__DATA IN THIS EXERCISE__:
------------------------------------

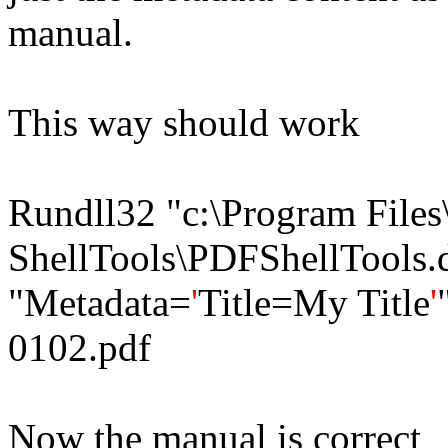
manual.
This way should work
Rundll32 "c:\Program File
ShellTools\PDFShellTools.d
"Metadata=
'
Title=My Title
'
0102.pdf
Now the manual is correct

------------------------------------

Could the material above be given again in full and exactly, with its pictures left out?

manual.
This way should work
Rundll32 "c:\Program File
ShellTools\PDFShellTools.d
"Metadata=
'
Title=My Title
'
0102.pdf
Now the manual is correct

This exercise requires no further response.